Equipment Breakdown Insurance (EBI) (formerly known as Boiler and Machinery) is designed to cover the sudden and accidental physical damage to specialized equipment. The RIBO Level 1 Blueprint requires brokers to distinguish between an "insured loss" and "maintenance/inherent vice."
The core definition of a "breakdown" involves a sudden event such as a mechanical failure, electrical arcing, or a pressure vessel explosion.
Options A, B, and D are all "sudden and accidental" events that fit this criteria (thermostat failure, engine seizing, or power surge damage).
Option C involves "intermittent" issues due to a "known faulty wiring issue." This is the definition of a maintenance problem or a "pre-existing condition."
Insurance is intended to cover "fortuitous" (chance) events, not inevitable failures caused by wear and tear or the owner's failure to repair known defects. If a broker submits a claim for a known faulty system, it would likely be denied under the policy’s exclusions for "wear and tear" or "gradual deterioration."

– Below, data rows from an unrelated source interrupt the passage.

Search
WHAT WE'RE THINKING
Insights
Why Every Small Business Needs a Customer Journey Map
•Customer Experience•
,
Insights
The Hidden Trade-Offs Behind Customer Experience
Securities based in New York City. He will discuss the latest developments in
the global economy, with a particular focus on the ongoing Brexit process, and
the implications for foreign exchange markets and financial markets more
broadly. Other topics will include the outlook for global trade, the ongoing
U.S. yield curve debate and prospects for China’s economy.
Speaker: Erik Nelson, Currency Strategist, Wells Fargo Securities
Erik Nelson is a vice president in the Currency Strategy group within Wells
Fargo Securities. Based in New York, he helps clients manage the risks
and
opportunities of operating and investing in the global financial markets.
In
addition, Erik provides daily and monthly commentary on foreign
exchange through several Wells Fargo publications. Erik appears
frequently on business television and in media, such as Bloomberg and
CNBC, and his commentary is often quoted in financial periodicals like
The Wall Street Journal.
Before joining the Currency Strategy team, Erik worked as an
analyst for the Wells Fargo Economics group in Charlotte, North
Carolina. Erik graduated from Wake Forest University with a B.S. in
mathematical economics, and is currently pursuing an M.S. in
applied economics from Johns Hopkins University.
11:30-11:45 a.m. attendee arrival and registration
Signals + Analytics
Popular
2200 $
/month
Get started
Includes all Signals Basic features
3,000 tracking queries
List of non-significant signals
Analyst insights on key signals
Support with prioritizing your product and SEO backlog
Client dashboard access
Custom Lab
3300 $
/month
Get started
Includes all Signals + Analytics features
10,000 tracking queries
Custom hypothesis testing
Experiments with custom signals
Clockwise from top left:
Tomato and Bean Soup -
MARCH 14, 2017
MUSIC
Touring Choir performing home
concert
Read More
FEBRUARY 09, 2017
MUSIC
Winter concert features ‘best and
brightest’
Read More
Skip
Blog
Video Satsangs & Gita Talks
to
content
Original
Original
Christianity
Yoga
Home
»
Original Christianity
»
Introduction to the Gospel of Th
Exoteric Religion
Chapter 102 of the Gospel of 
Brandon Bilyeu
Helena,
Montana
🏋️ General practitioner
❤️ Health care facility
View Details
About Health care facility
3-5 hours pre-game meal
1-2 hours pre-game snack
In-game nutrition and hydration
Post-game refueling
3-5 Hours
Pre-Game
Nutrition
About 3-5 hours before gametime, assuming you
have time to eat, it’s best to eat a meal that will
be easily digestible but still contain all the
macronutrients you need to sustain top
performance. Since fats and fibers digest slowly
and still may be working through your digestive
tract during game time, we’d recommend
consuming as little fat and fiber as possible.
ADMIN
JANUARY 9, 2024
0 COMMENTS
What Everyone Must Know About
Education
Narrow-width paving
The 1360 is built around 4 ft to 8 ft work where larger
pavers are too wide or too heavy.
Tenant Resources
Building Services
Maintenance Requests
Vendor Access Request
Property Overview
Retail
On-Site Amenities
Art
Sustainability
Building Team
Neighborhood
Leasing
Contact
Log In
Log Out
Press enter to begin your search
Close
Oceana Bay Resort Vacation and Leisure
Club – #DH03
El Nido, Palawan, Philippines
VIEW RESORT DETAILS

In the Consulting and Advising phase, a broker must help the commercial client understand that EBI is a supplement to—not a replacement for—a regular maintenance contract. The broker must use Critical and Analytical Thinking to identify these risks. For a business like a cold-storage facility, a thermostat failure (A) is a catastrophic risk that requires EBI, whereas faulty wiring (C) is a risk the owner must manage through repairs. This technical distinction protects the broker's Relationship Management by managing the client’s expectations about what the policy will and will not pay for, fulfilling the Risk Assessment requirements of the competency profile.